Star Trek transporter

Quantum system teleports an atom

For the first time, physicists have transmitted an atom from one location to another inside an electronic chip.

The findings could lead to larger electronic networks and more functional electronic chips, says Arkady Fedorov of the ARC Centre of Excellence for Engineered Quantum Systems and the School of Mathematics and Physics at the University of Queensland.

“This is a process by which quantum information can be transmitted from one place to another without sending a physical carrier of information,” Fedorov says.

“In this process the information just appears at the destination, almost like teleportation used in the famous science fiction series Star Trek.”

Fedorov says the key resource of quantum teleportation was a special type of correlation, called entanglement, shared between a sender and a receiver.

“Once entanglement is created, this ‘impossible’ information transfer becomes in fact possible thanks to laws of quantum mechanics,” Fedorov says.

“For the first time, the stunning process of quantum teleportation has now been used in a circuit to relay information from one corner of the sample to the other.

• Given material
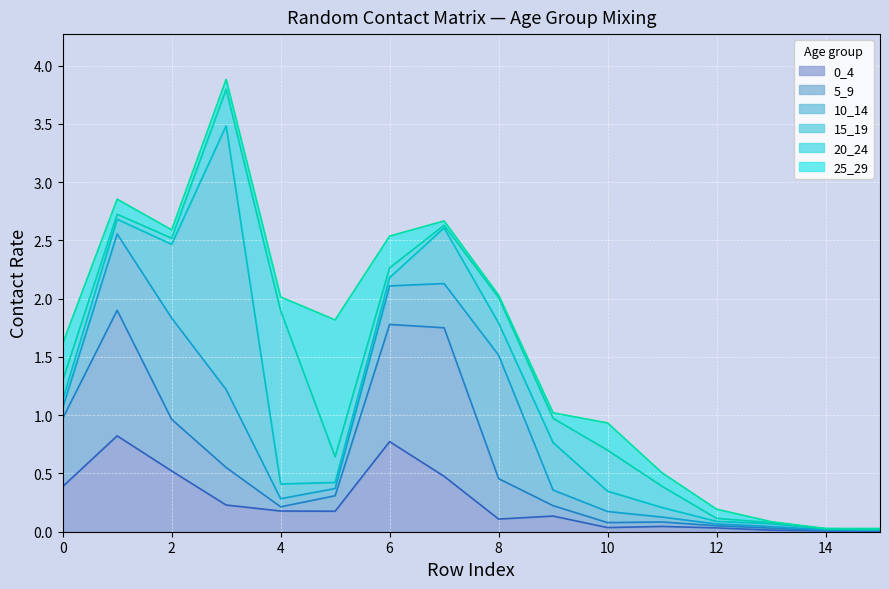

Which category has the highest value in the 15_19 series?

3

• Using the information
A – Copy out, word for word, the passage of the quantum teleportation article that begins with "Star Trek transporter" and ends with "an electronic chip.".
B – According to the quantum teleportation article, what did Fedorov say was the key resource of quantum teleportation?

• Set of answers
A –
Star Trek transporter

Quantum system teleports an atom

For the first time, physicists have transmitted an atom from one location to another inside an electronic chip.

B – A special type of correlation called entanglement, shared between a sender and a receiver.